Our team’s leadership members were in town this week for their offsite. We had colleagues come in from our San Francisco, Amsterdam, and London offices. It certainly made for a more lively and boisterous ambiance in an office that is usually pretty quiet and empty given that people work from home frequently, especially on tail-ends of the week, and that people are also traveling for customer and prospect visits.
One of my SF colleagues who I am friendly with asked if he would be expecting to see me back in San Francisco during Thanksgiving week next week, or during the Christmas period. I told him that Chris and I are planning to be in Portugal next week, and that for Christmas, we’ll be with his family in Melbourne.
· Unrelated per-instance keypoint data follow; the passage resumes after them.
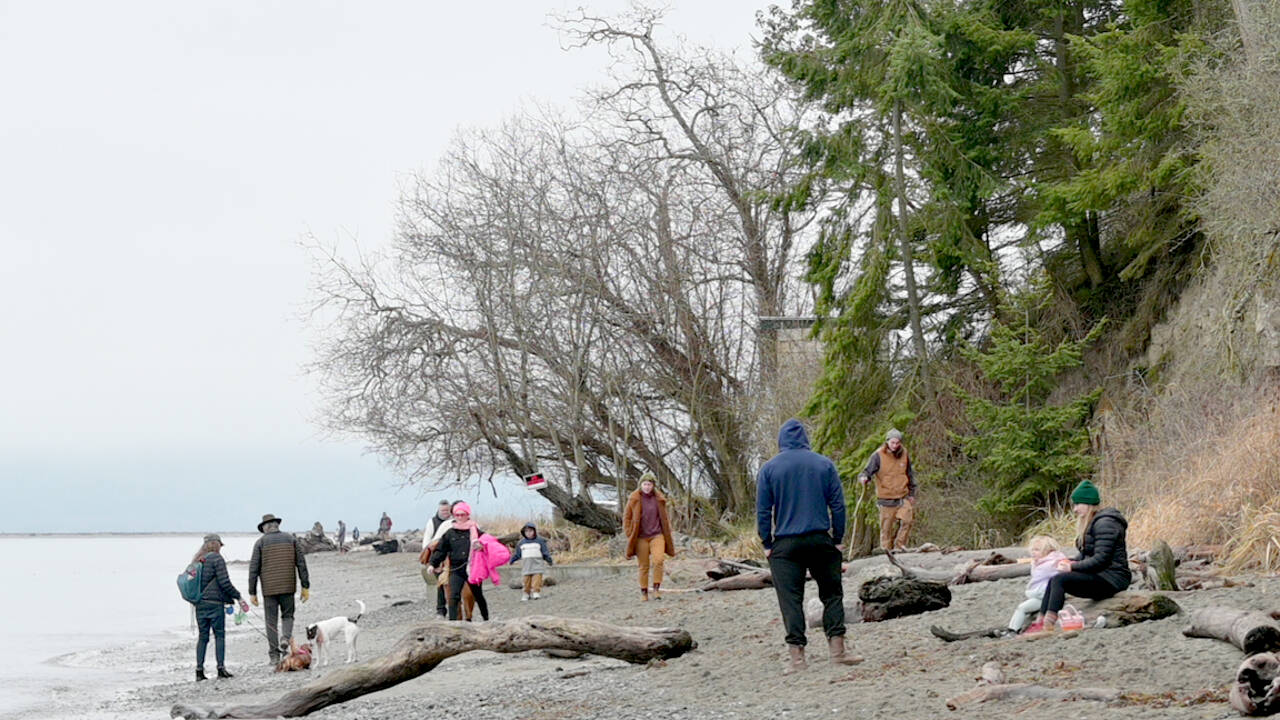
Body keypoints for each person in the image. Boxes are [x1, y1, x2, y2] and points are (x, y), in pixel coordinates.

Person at [757, 418, 861, 672]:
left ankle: (797, 659)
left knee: (790, 600)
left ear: (781, 441)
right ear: (805, 439)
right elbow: (838, 505)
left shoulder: (769, 469)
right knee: (832, 595)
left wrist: (766, 542)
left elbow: (763, 510)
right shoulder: (824, 464)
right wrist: (837, 539)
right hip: (819, 538)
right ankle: (837, 651)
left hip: (785, 543)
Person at [1026, 481, 1131, 635]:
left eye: (1077, 505)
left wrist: (1072, 567)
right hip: (1101, 575)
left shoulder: (1105, 523)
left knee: (1060, 580)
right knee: (1055, 578)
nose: (1074, 509)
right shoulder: (1093, 522)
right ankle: (1040, 622)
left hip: (1113, 579)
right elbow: (1086, 554)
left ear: (1088, 503)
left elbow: (1101, 559)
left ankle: (1047, 625)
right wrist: (1070, 561)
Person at [249, 513, 311, 665]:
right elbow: (301, 564)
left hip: (269, 589)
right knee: (288, 615)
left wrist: (252, 592)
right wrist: (305, 586)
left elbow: (253, 569)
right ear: (277, 526)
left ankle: (274, 655)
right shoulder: (291, 539)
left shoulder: (260, 542)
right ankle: (285, 638)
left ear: (265, 528)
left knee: (271, 621)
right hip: (288, 586)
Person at [191, 534, 249, 681]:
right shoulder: (217, 559)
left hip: (199, 605)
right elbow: (225, 582)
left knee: (203, 637)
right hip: (215, 604)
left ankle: (199, 671)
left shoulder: (197, 560)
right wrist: (238, 596)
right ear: (216, 544)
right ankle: (221, 669)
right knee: (219, 636)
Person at [428, 502, 491, 621]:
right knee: (453, 596)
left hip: (472, 568)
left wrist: (482, 547)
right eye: (457, 515)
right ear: (454, 516)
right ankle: (453, 623)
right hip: (456, 569)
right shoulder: (449, 533)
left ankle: (486, 619)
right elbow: (441, 550)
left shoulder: (476, 531)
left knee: (478, 595)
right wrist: (432, 564)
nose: (460, 517)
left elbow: (490, 543)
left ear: (468, 515)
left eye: (463, 514)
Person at [857, 428, 918, 551]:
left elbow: (909, 474)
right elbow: (867, 471)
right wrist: (864, 478)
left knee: (908, 520)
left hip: (902, 495)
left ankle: (900, 546)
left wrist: (912, 493)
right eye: (892, 443)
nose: (895, 445)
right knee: (886, 529)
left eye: (897, 443)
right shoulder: (878, 455)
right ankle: (886, 552)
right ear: (887, 441)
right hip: (886, 498)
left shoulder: (904, 454)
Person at [623, 472, 676, 601]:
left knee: (658, 561)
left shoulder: (659, 499)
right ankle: (644, 592)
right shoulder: (634, 499)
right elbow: (627, 517)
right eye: (645, 484)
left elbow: (664, 518)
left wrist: (666, 531)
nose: (647, 487)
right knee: (643, 565)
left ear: (653, 486)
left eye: (649, 484)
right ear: (641, 485)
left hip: (657, 535)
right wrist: (630, 532)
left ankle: (656, 589)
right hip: (641, 537)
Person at [1005, 536, 1067, 634]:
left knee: (1022, 608)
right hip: (1040, 594)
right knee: (1022, 608)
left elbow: (1043, 576)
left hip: (1042, 597)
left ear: (1048, 551)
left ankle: (1013, 630)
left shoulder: (1050, 564)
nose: (1033, 552)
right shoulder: (1042, 562)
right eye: (1033, 550)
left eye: (1037, 550)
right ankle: (1011, 629)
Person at [420, 500, 454, 617]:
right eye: (443, 510)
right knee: (441, 582)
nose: (445, 513)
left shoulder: (454, 521)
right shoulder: (433, 522)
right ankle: (441, 609)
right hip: (437, 556)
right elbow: (427, 540)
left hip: (452, 555)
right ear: (439, 511)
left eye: (447, 510)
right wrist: (430, 559)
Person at [509, 522, 554, 601]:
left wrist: (549, 560)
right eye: (526, 531)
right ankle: (526, 593)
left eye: (530, 531)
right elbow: (517, 554)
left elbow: (545, 552)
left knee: (537, 580)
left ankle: (536, 592)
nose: (529, 533)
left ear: (534, 531)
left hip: (537, 565)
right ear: (524, 532)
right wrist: (512, 560)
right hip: (526, 566)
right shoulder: (521, 543)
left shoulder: (540, 541)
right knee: (526, 581)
He gave me a puzzled look. “Wait, so you’re not coming home for either holiday?”
Here we go. Without even realizing it, it was being implied I was a crappy daughter.
“Oh, maybe I never told you,” I responded. “My mom’s a Jehovah’s Witness, so she doesn’t celebrate any holidays. This just means that these dates don’t mean anything to her, so it’s fine if I see her at other times of the year. I come back three to four times a year anyway, so it’s not a big deal to her or my dad.”
Another colleague overheard the “Jehovah’s Witness” mention and looked even more confused, borderline terrified. “Wait, Yvonne, are you a Jehovah’s Witness?” she asked, seemingly scared to hear the answer.
I laughed. “No, do I look dumb enough to belong to a cult?”
Burn. My colleague who asked gasped a bit, and she politely said that she didn’t think that I would be a JW, but would genuinely be shocked if I were. My other SF colleague looked shocked as the words came out of my mouth.
“You don’t have to be polite around me about this,” I responded. “I believe it’s a cult. I’ve told my mom I think the same thing, so it’s out in the open.”
Politics seem to come up at work more often than religion, but granted that I work in a blue state (and an even bluer city) and our HQ is in a blue state (in an even bluer city than New York City!), it really is just another way of saying that we spend a good amount of time hating on Trump. But religion rarely if ever comes up in a group setting. So in this case when it did, it was actually really comical to see how colleagues responded to my general thoughts around my mom’s “religion.” I’m happy to be open about it.